“You used to shoot lions in Algeria.” [MAZA]
An Associated Press report from September 10, 2020, noted the rare birth of three Barbary lion cubs, which are extinct in the wild, in Safari Park Dvůr Králové, Czech Republic, which is the second largest zoo there. It specializes in, and has, Europe’s largest group of African wildlife and one of its missions is to protect endangered species. (The park also reported the birth of one male and one female cub in 2019.)
The Barbary lion (Panthera leo leo) is also known as the “Berber lion”, “Egyptian lion,” “Atlas lion” and, most familiar to Sherlockians, the “North African lion.” It was Sahara King, that “very fine North African lion,” that was used as a red herring in the Canon’s penultimate tale “The Adventure of the Veiled Lodger.”
Leonardo the strongman conceived the plot to use a club shaped like a lion’s paw to strike down famed circus owner Ronder to control his much-abused wife Eugenia and her inherited fortune, leaving the unfortunate caged animal holding the bag. Not for the first was this specie of feline the tool of base human wants and deeds.
The Barbary lion’s range was the north and northwestern area of Africa known as the Maghreb through to Egypt. They had long been regarded one of the largest lion subspecies (with males weighing between 400-650 lbs [181 to 295 kg] and females 270-400 lbs [120 to 181 kg]), with long dark-haired manes that grew over the shoulders and down to the belly.
These morphological features, once thought to be distinct, are being called into question. The weights estimated by nineteenth century hunters are considered inaccurate and the signature mane a product of the Atlas Mountains colder climate as other lion subspecies grow such manes in cooler North American and European zoos. Mitochondrial DNA research does support a separate genetic identity for Barbary lions, however.
The lions were kept, for their supposed unique majesty, by royal African and Egyptian families. The Romans exported them to the Colosseum where thousands died in gladiatorial games. They were trafficked all over Europe. In 1937, workmen uncovered twogenetically confirmed North African lion skulls, carbon dated to having lived, one between 1280 and 1385, the other 1420 and 1480. High-class Victorian London hotels sometimes had them on display as well as circuses like Ronder’s.
The year 1896, when "The Veiled Lodger" is stated to have taken place, found one famous Barbary lion, Sultan, living at the London Zoo.* The expansion of the Arab world shrunk the lion’s habitat greatly and European hunters, such as Count Negretto Sylvius (of "The Mazarin Stone" fame) finished them off.
At the time of the publication of "The Veiled Lodger," (the January 22, 1927 edition of Liberty in the US, February 1927 The Strand in the UK), the last Barbary lion was thought to have been killed by a hunter in Morocco in 1922.
Yet another death of a hunted lion was reported in the 1940s and sighting of single or small family groups were reported in Algeria and Morocco in the 1950s and early 60s. The Barbary lions are reasoned to be extinct in the wild and of the 100 or so in captivity there is a question of many of the cats' genetic purity.

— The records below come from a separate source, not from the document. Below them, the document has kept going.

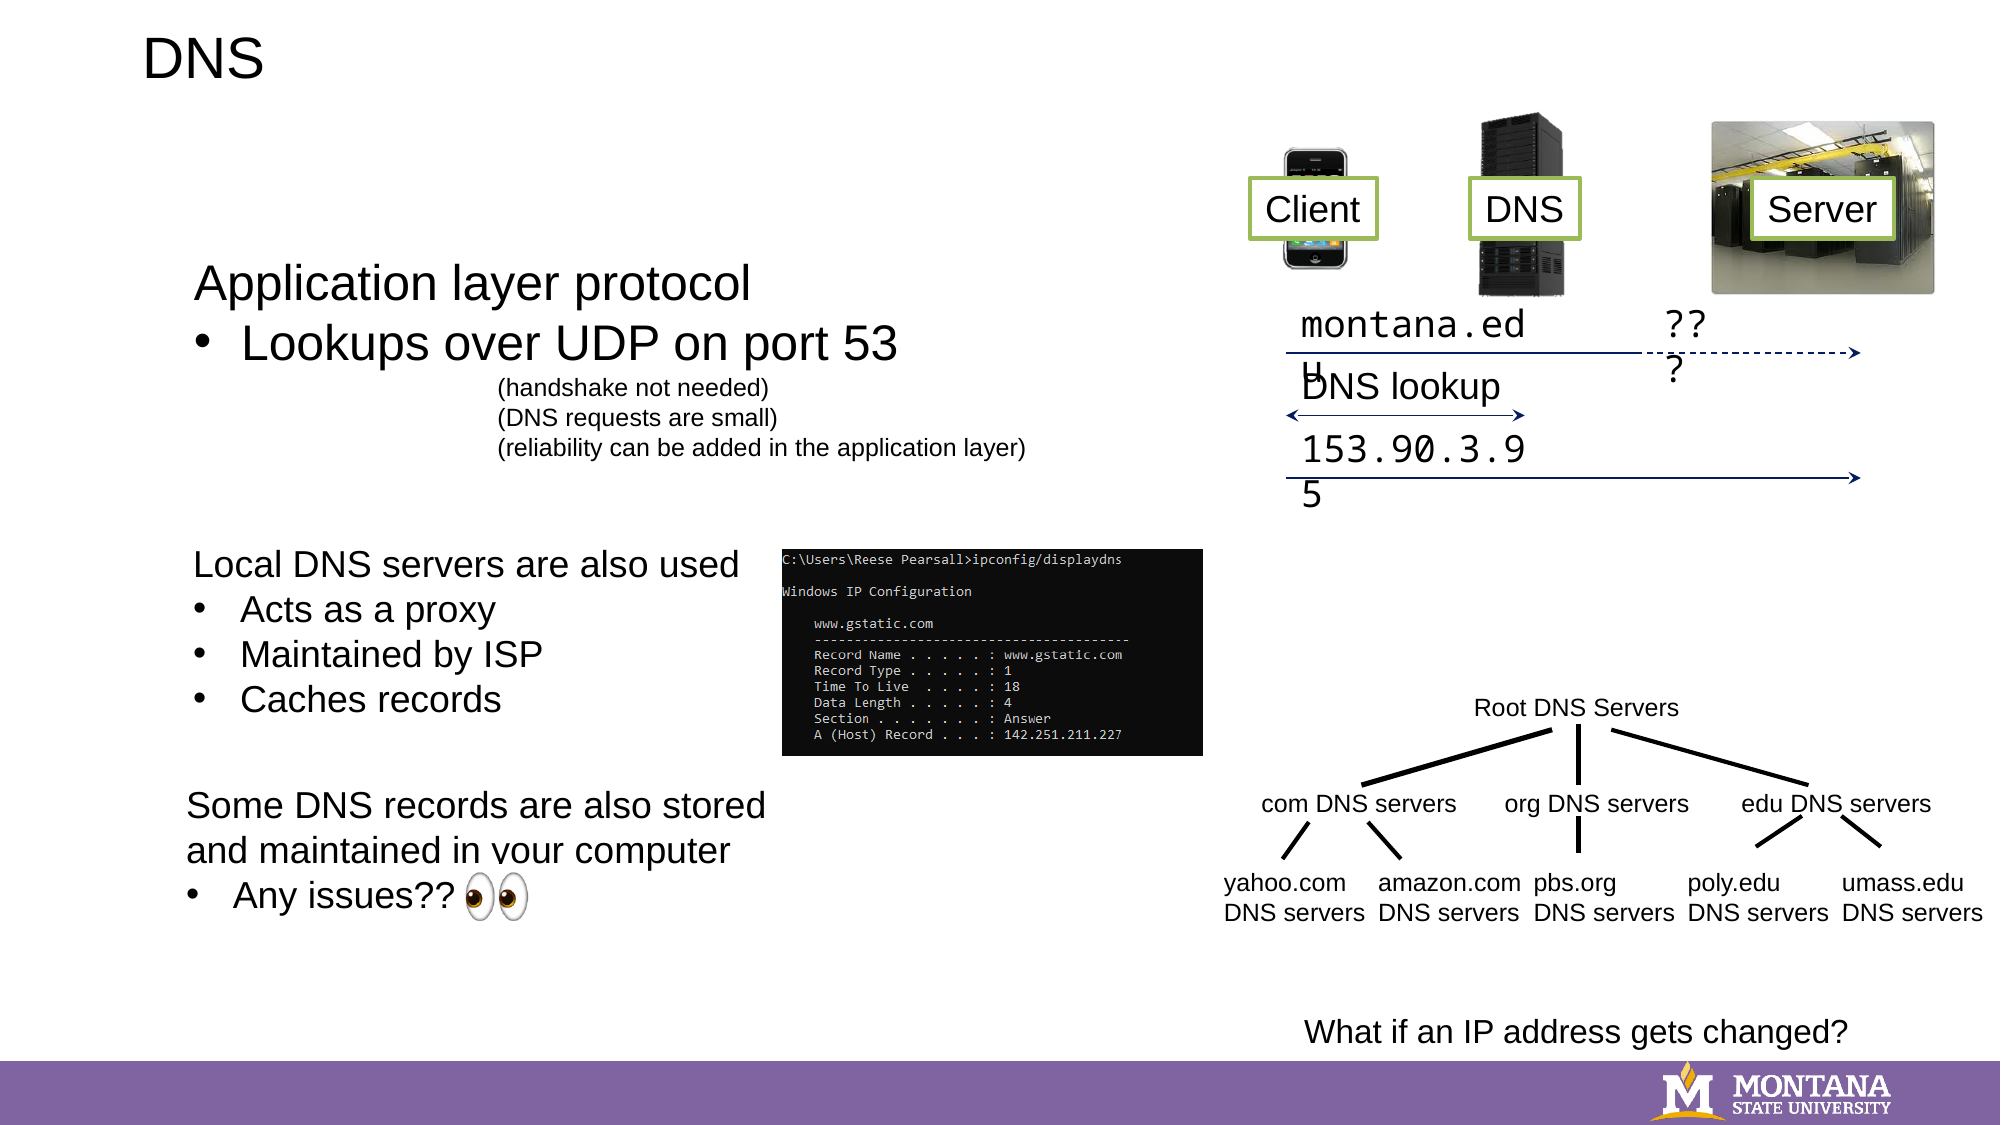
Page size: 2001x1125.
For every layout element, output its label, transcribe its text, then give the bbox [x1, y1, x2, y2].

text_box Application layer protocol Lookups over UDP on port 53 [179, 242, 914, 378]
text_box (handshake not needed) (DNS requests are small) (reliability can be added in the application layer) [482, 364, 1043, 469]
text_box Some DNS records are also stored and maintained in your computer Any issues?? [171, 773, 838, 924]
picture [1649, 1060, 1892, 1122]
text_box Local DNS servers are also used Acts as a proxy Maintained by ISP Caches records [178, 532, 756, 728]
text_box DNS [127, 12, 281, 98]
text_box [1249, 98, 1936, 479]
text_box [0, 1060, 1647, 1125]
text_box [1208, 684, 2000, 935]
picture [782, 548, 1203, 756]
picture [463, 863, 529, 929]
text_box What if an IP address gets changed? [1289, 1002, 1865, 1058]
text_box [1892, 1060, 2000, 1125]
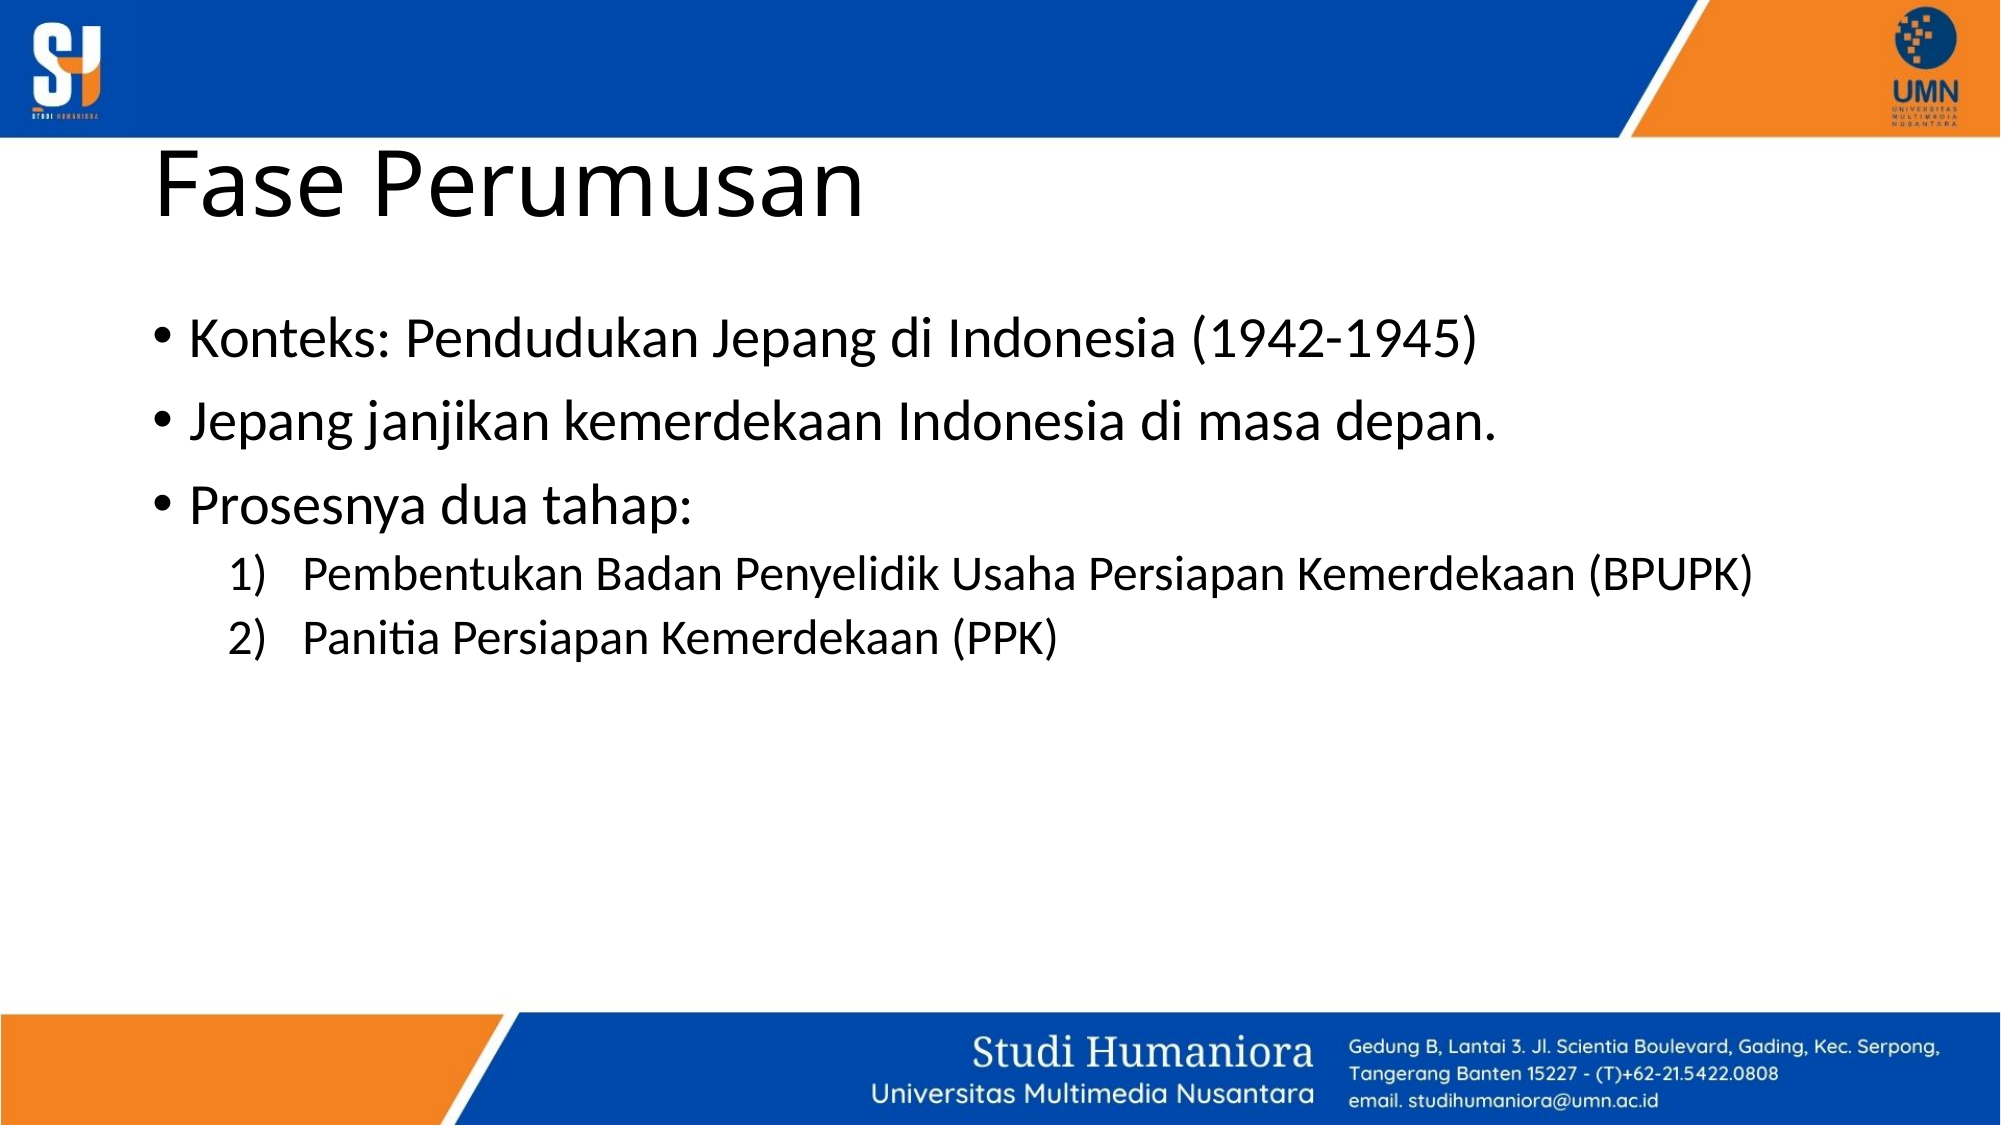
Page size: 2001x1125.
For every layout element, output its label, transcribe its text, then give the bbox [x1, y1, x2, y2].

list Konteks: Pendudukan Jepang di Indonesia (1942-1945) Jepang janjikan kemerdekaan Indonesia di masa depan. Prosesnya dua tahap: Pembentukan Badan Penyelidik Usaha Persiapan Kemerdekaan (BPUPK) Panitia Persiapan Kemerdekaan (PPK) [137, 299, 1863, 1014]
picture [0, 0, 2001, 1125]
title Fase Perumusan [137, 78, 1863, 296]
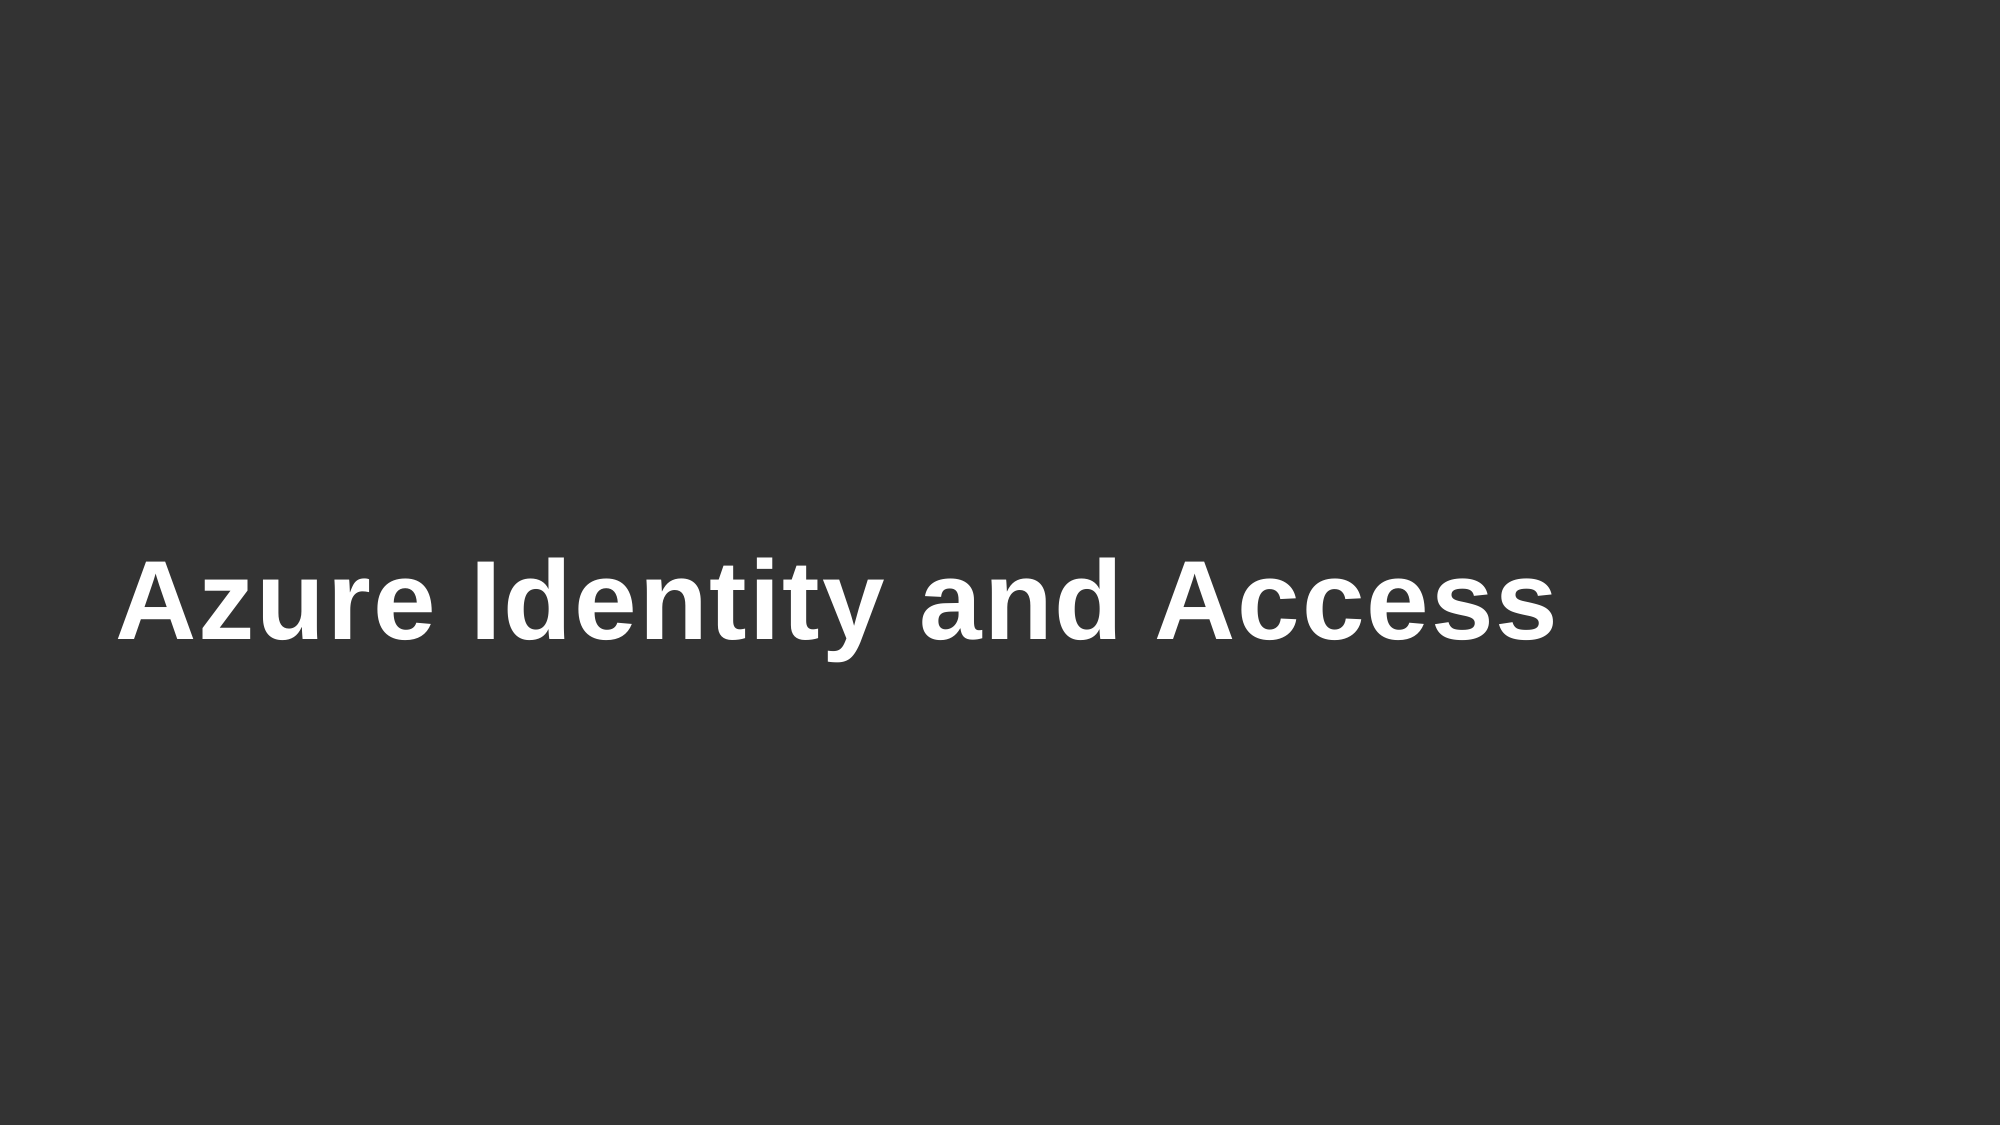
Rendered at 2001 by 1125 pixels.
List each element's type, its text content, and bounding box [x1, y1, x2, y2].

Down to Earth conducted an interview with Simon Black, a conservation science lecturer at the University of Kent, UK, about the lion’s future. “Some existing large tracts of land in north Africa would be suitable for reintroduction,” he said, “but considerable effort would be needed to restore sustainable levels of wild prey species (deer, boar, barbary sheep and gazelle), most of which are endangered species themselves.
“Also protective measures to avoid human-lion conflict, including livestock predation would need to be implemented.
“Reintroduction is theoretically possible but would need a sensitive long-term plan and considerable prior political and community support. Reintroduction of a predator like lions would have to be part of purposeful, wider landscape restoration in the region.”
As for Sahara King himself, not much information is given in the story. Life in captivity has little positive to speak for it even in more enlightened times. The remains of the Barbary lions housed in the Tower of London show they were not well kept, being malnourished, which lead to skeletal deformities, possible paralysis, blindness and eventual death.
Ronder, Holmes informed Watson, was an alcoholic, “huge bully of a man, he cursed and slashed at everyone who came in his way.” It is doubtful he treated his animals any better than he treated his wife or other humans. Sahara King’s eventual outcome is never stated, but having been framed for Ronder’s death and for mauling Eugenia, he was no doubt destroyed.
To paraphrase Holmes, “Is not his story a microcosm of the whole” of those large cats that once roamed free the north of Africa whose lives in the wild came to the end by the hands of humans?
*Coincidentally, a four year old Barbary lion, also named Sultan, was donated to the newly opened lion house at the Bronx Zoo in 1903. Photos of the Bronx Sultan will often show up in a Google search for the London Sultan.